_Work required_
Rewrite the data below with every "across images" changed to "across frames" and nothing else altered. Leave the pictures out of your answer.

Multi-image point correspondence data

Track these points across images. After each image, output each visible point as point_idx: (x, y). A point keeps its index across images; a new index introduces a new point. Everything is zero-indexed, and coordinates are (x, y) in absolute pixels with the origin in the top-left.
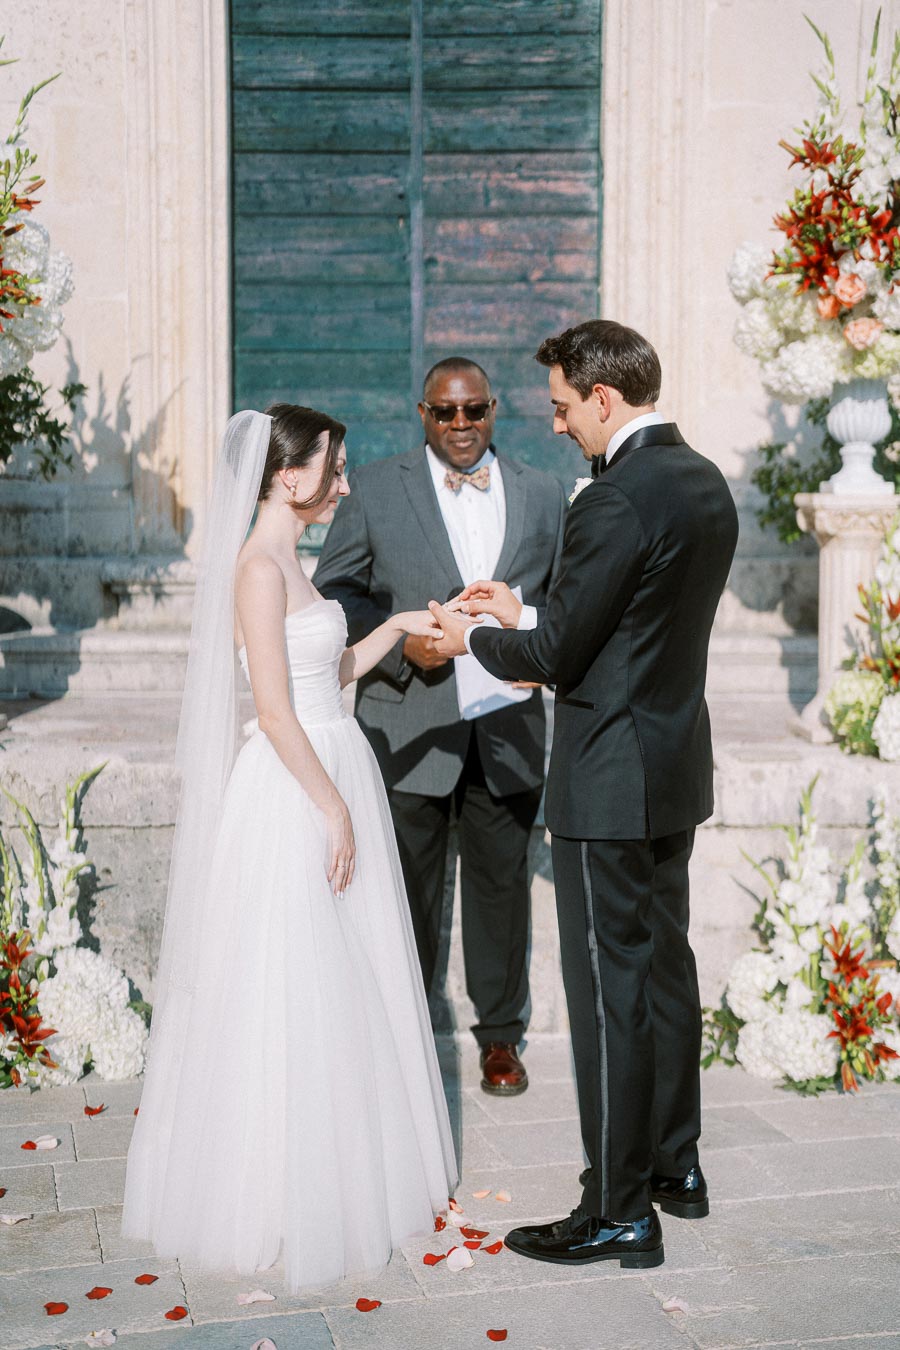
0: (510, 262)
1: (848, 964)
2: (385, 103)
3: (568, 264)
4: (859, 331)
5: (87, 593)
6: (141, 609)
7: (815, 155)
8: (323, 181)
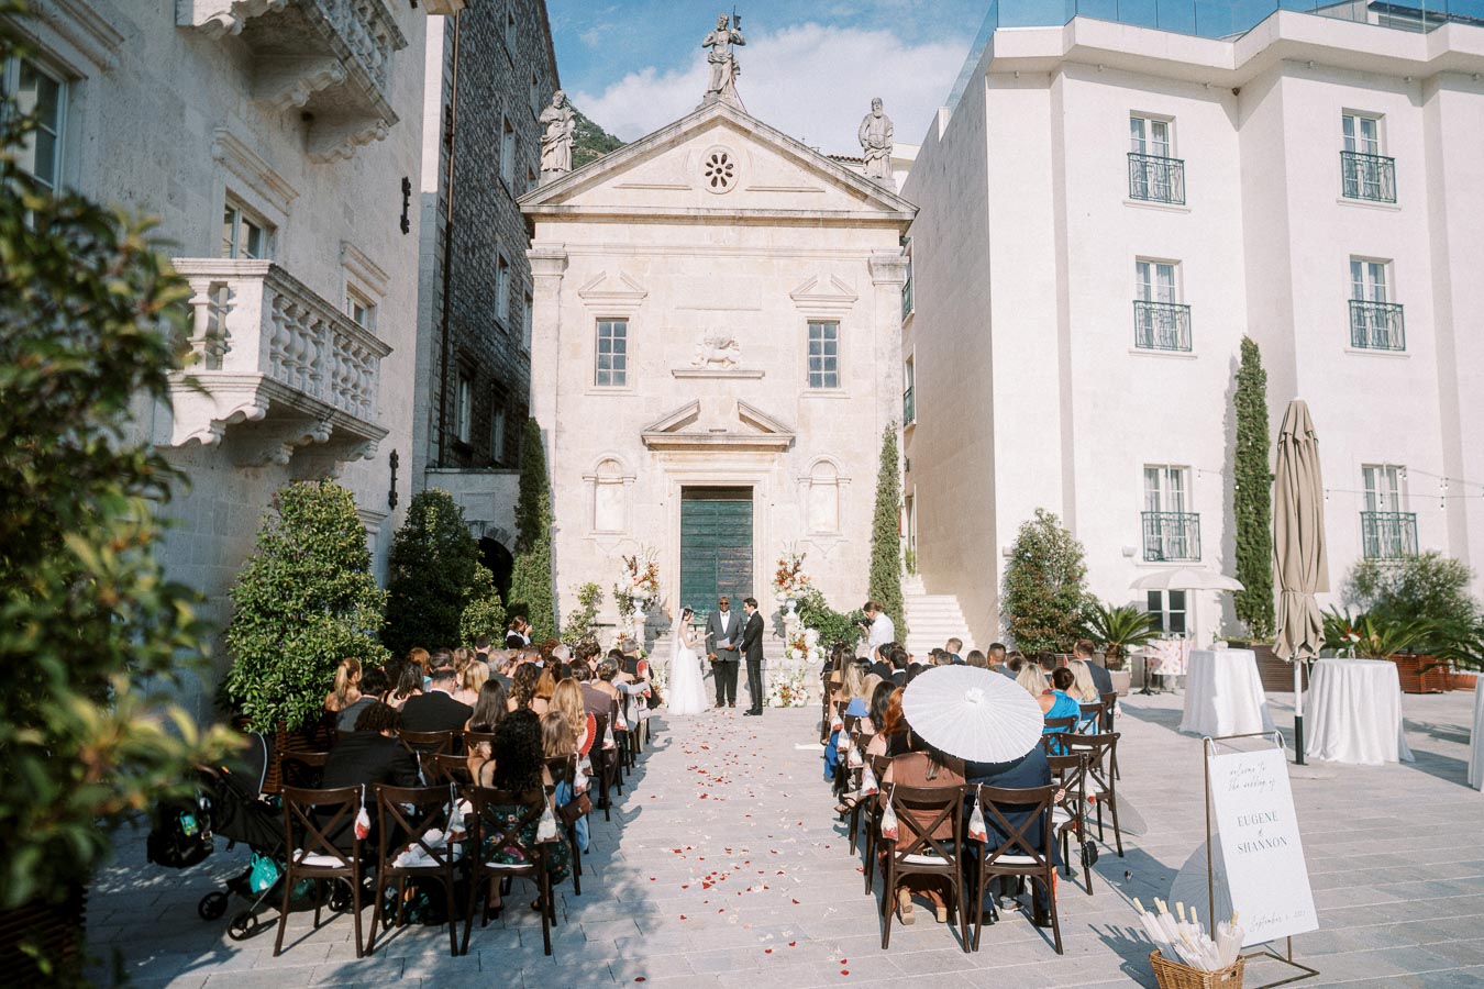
0: (735, 569)
1: (784, 688)
2: (711, 538)
3: (746, 569)
4: (789, 591)
5: (654, 634)
6: (663, 636)
7: (781, 563)
8: (699, 553)
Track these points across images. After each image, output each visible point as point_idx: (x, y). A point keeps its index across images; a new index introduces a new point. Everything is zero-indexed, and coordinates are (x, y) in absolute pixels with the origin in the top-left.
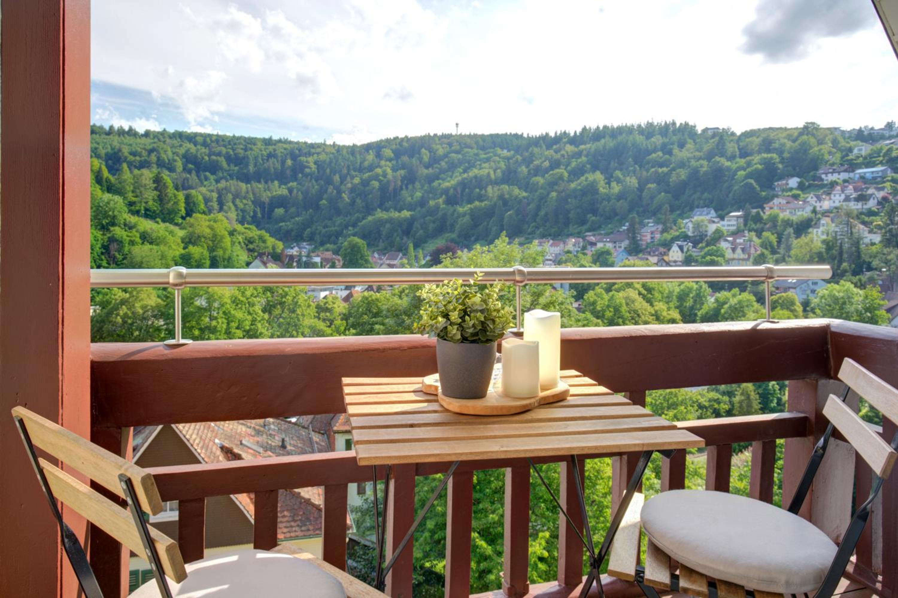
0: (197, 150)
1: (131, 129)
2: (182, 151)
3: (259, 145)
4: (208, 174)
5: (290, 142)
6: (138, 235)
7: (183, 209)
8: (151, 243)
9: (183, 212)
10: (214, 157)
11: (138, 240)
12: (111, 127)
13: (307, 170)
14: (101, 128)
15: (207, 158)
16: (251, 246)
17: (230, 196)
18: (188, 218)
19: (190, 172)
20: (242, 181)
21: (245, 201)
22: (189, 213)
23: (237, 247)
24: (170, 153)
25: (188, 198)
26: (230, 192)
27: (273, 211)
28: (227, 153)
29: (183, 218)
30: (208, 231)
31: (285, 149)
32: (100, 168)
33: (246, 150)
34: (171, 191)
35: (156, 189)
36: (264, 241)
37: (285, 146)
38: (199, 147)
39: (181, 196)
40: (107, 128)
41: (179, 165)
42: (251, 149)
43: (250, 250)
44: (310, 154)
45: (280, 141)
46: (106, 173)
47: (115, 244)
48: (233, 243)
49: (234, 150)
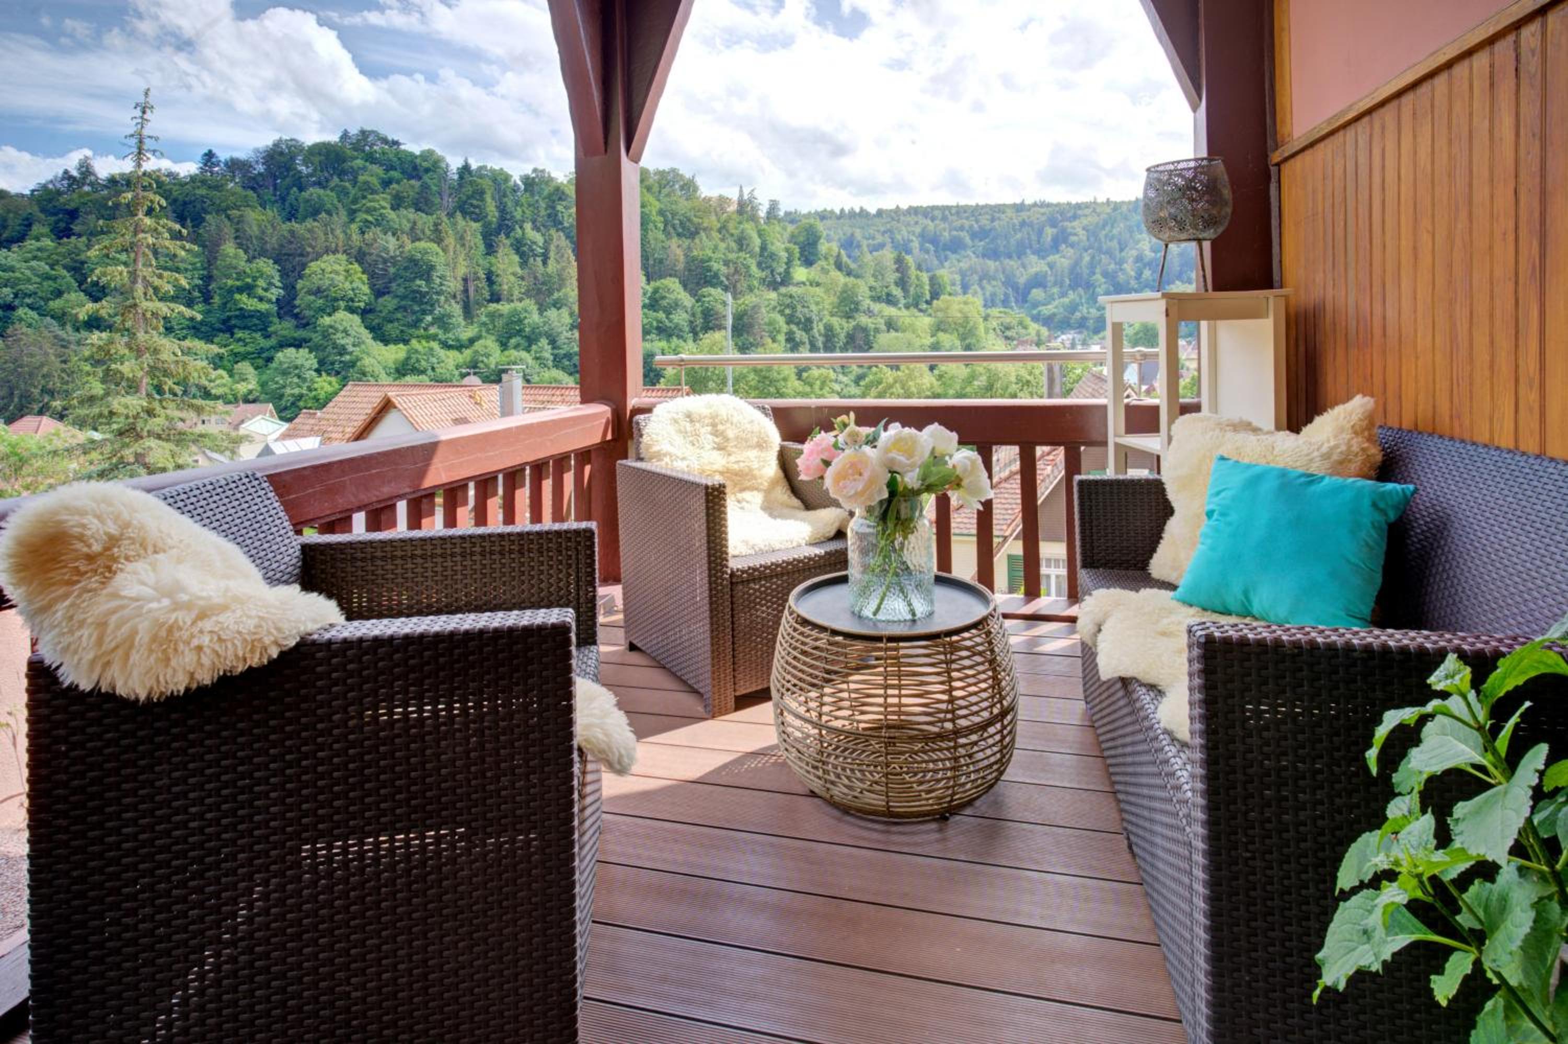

_Result of this exercise_
Track these points across frames. After each image, output each visible point as point_idx: (x, y). A point keeps its index across frames; a new index introduces a new point. Everything is zero-indexed, and coordinates are (x, y) in absolute pixels with the origin in the top-left.
0: (510, 262)
1: (848, 964)
2: (385, 103)
3: (568, 264)
4: (859, 331)
5: (87, 593)
6: (141, 609)
7: (815, 155)
8: (323, 181)
0: (735, 569)
1: (784, 688)
2: (711, 538)
3: (746, 569)
4: (789, 591)
5: (654, 634)
6: (663, 636)
7: (781, 563)
8: (699, 553)
Track these points across frames. After each image, output each visible point as point_idx: (x, y). A point keeps its index across frames; a new index introduces a new point. Everything is zero-indexed, and coordinates are (x, y) in absolute pixels with the origin in the top-left.
0: (197, 150)
1: (131, 129)
2: (182, 151)
3: (259, 145)
4: (208, 174)
5: (290, 142)
6: (138, 235)
7: (183, 209)
8: (151, 243)
9: (183, 212)
10: (214, 157)
11: (138, 240)
12: (111, 127)
13: (307, 170)
14: (101, 128)
15: (207, 158)
16: (251, 246)
17: (230, 196)
18: (188, 218)
19: (190, 172)
20: (242, 181)
21: (245, 201)
22: (189, 213)
23: (237, 247)
24: (170, 153)
25: (188, 198)
26: (230, 192)
27: (273, 211)
28: (227, 153)
29: (183, 218)
30: (208, 231)
31: (285, 149)
32: (100, 168)
33: (246, 150)
34: (171, 191)
35: (156, 189)
36: (264, 241)
37: (285, 146)
38: (199, 147)
39: (181, 196)
40: (107, 128)
41: (179, 165)
42: (251, 149)
43: (250, 250)
44: (310, 154)
45: (280, 141)
46: (106, 173)
47: (115, 244)
48: (233, 243)
49: (234, 150)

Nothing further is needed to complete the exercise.